**Task objective**
Copy every record exactly, and keep the pictures out.

[Data extracted from a collection]
-.-.-

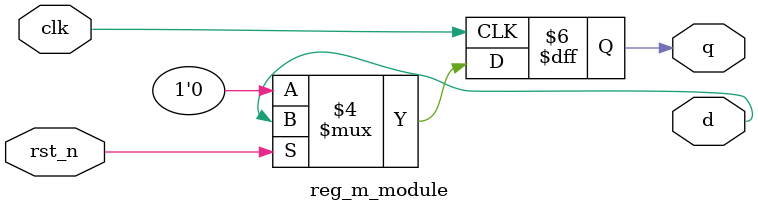
<source format=v>
module reg_m_module #
       ( parameter REG_WIDTH = 1 ,
         parameter REG_INITIAL = 'b0
       )
       (
         clk , rst_n , d , q 
       );
    
    input  clk , rst_n ;
    output d , q;
    
    wire clk , rst_n ;
    wire [ REG_WIDTH - 1 : 0 ] d ;
    reg  [ REG_WIDTH - 1 : 0 ] q ;
    
    always @( posedge clk )
    begin
        if (!rst_n)
          q <= REG_INITIAL ;
        else
          q <= d ;
    end
endmodule

</source>
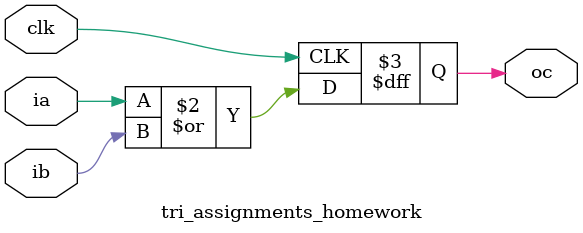
<source format=v>
module tri_assignments_homework(
    input   wire        clk,
    input   wire        ia,
    input   wire        ib,
    output  reg         oc
);

always @(posedge clk)begin
    oc <= ia | ib;
end

endmodule
</source>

-.-.-

**Response to this exercise**
<source format=v>
module reg_m_module #
       ( parameter REG_WIDTH = 1 ,
         parameter REG_INITIAL = 'b0
       )
       (
         clk , rst_n , d , q 
       );
    
    input  clk , rst_n ;
    output d , q;
    
    wire clk , rst_n ;
    wire [ REG_WIDTH - 1 : 0 ] d ;
    reg  [ REG_WIDTH - 1 : 0 ] q ;
    
    always @( posedge clk )
    begin
        if (!rst_n)
          q <= REG_INITIAL ;
        else
          q <= d ;
    end
endmodule

</source>
<source format=v>
module tri_assignments_homework(
    input   wire        clk,
    input   wire        ia,
    input   wire        ib,
    output  reg         oc
);

always @(posedge clk)begin
    oc <= ia | ib;
end

endmodule
</source>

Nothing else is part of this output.